╭─ Extracted data

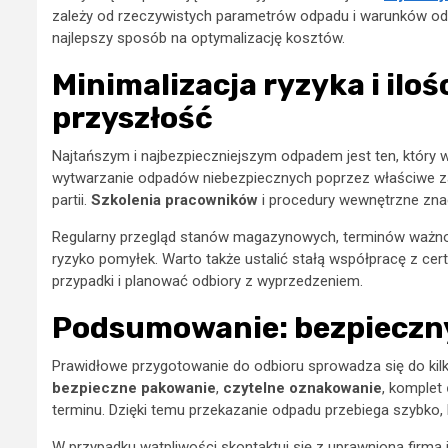
zależy od rzeczywistych parametrów odpadu i warunków odb
najlepszy sposób na optymalizację kosztów.
Minimalizacja ryzyka i iloś
przyszłość
Najtańszym i najbezpieczniejszym odpadem jest ten, który w
wytwarzanie odpadów niebezpiecznych poprzez właściwe za
partii.
Szkolenia pracowników
i procedury wewnętrzne znac
Regularny przegląd stanów magazynowych, terminów ważnośc
ryzyko pomyłek. Warto także ustalić stałą współpracę z cer
przypadki i planować odbiory z wyprzedzeniem.
Podsumowanie: bezpieczny
Prawidłowe przygotowanie do odbioru sprowadza się do kil
bezpieczne pakowanie
,
czytelne oznakowanie
, komplet
terminu. Dzięki temu przekazanie odpadu przebiega szybko, 
W przypadku wątpliwości skontaktuj się z uprawnioną firmą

╰─

= Requirement =
Each line from the one with "Najtańszym i najbezpieczniejszym" through the last line of the records must be written out word for word. Include nothing else.

= Completed exercise =
Najtańszym i najbezpieczniejszym odpadem jest ten, który w
wytwarzanie odpadów niebezpiecznych poprzez właściwe za
partii.
Szkolenia pracowników
i procedury wewnętrzne znac
Regularny przegląd stanów magazynowych, terminów ważnośc
ryzyko pomyłek. Warto także ustalić stałą współpracę z cer
przypadki i planować odbiory z wyprzedzeniem.
Podsumowanie: bezpieczny
Prawidłowe przygotowanie do odbioru sprowadza się do kil
bezpieczne pakowanie
,
czytelne oznakowanie
, komplet
terminu. Dzięki temu przekazanie odpadu przebiega szybko, 
W przypadku wątpliwości skontaktuj się z uprawnioną firmą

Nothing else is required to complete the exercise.